I took Unexpected Indent's solution and added the missing pieces:
from fractions import gcd
import sys

def partition(n, buckets, min=1):
    if n < min:
        return
    if buckets == 1:
        yield [n]
    elif n >= buckets:
        for i in range(min, n):
            for rest in partition(n - i, buckets - 1, i):
                yield [i] + rest

def all_coprime(values):
    for i in range(len(values)):
        for j in range(i+1, len(values)):
            if gcd(values[i], values[j]) > 1:
                return False
    return True
                
def solutions(n, buckets):
    return filter(all_coprime, partition(n, buckets))

def main():
    n = int(sys.argv[1])
    buckets = int(sys.argv[2])
    for sol in solutions(n, buckets):
        print sol

main()
I added a bit to the partition() function to only generate the increasing-order partitions (and it already generated the partitions themselves in the correct order). The coprime check is just brute-force, though, and there is certainly a faster way to do that, if needed. Only adding elements to a growing partition that are coprime with the values already included would probably be much more efficient. There are probably smarter ways to generate the partitions (avoiding lots of "dead ends") as well.
posted by whatnotever at 7:50 AM on November 21, 2012 [1 favorite]

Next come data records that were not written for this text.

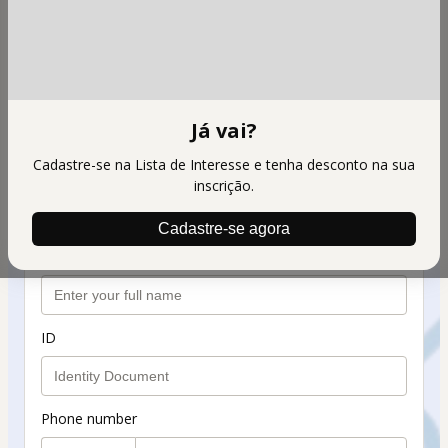
FITOTERAPICO TGL EXPERTISE
Personal info
Your email address
Já vai?
Cadastre-se na Lista de Interesse e tenha desconto na sua
Confirm your email
inscrição.
Cadastre-se agora
Your full name
ID
Phone number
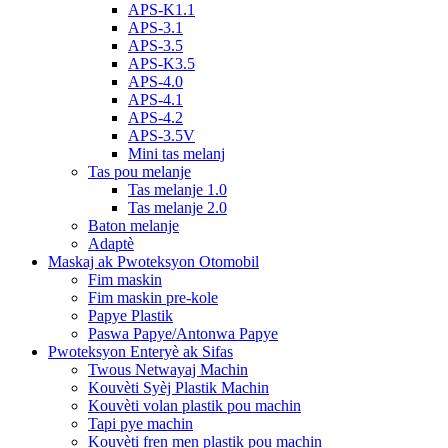
APS-K1.1
APS-3.1
APS-3.5
APS-K3.5
APS-4.0
APS-4.1
APS-4.2
APS-3.5V
Mini tas melanj
Tas pou melanje
Tas melanje 1.0
Tas melanje 2.0
Baton melanje
Adaptè
Maskaj ak Pwoteksyon Otomobil
Fim maskin
Fim maskin pre-kole
Papye Plastik
Paswa Papye/Antonwa Papye
Pwoteksyon Enteryè ak Sifas
Twous Netwayaj Machin
Kouvèti Syèj Plastik Machin
Kouvèti volan plastik pou machin
Tapi pye machin
Kouvèti fren men plastik pou machin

... and after some improvements (purely for efficiency):
from fractions import gcd
import sys

coprimes = []

def partition(n, buckets, allowed):
    global coprimes

    if buckets == 1:  # Have to include n at this point
        if n in allowed:
            yield [n]
        return

    for i in allowed:
        # Prune remaining search if no solution is possible
        if i*buckets > n:
            return
        # Remove values that can't be used any more if we include i
        newallowed = [ x for x in allowed if ((i <= x <= n-i) and coprimes[i][x]) ]
        for rest in partition(n - i, buckets - 1, newallowed):
            yield [i] + rest

def main():
    n = int(sys.argv[1])
    buckets = int(sys.argv[2])

    # Precalculate GCDs
    global coprimes
    for i in range(n+1):
        coprimes.append([False]*(n+1))
        for j in range(i,n+1):
            coprimes[i][j] = (gcd(i,j) == 1)
            
    for sol in partition(n, buckets, allowed=range(1,n+1)):
        print sol

main()
This does what I described above, maintaining a list of values that are still coprime with all earlier values in order to avoid a lot of dead ends. It also removes values that cannot be used due to being less than a value chosen already (i) or more than the amount that remains (n-i). On top of that, it prunes further by stopping whenever no solution can exist because the remaining choices would have to sum to more than n. With any sort of branching, recursive algorithm, pruning is really important. Any time you can prove that a given branch will produce no solutions, you can prune it and save time.

This version also precalculates GCDs to avoid computing the same results over and over. That part could be optimized as well, though it's fast enough for n < 2000 or so.

Overall, one of the best ways to improve an algorithm's efficiency is to avoid redundant or unnecessary work. The improvements in this version do exactly that, and they reduce the runtime immensely for harder instances.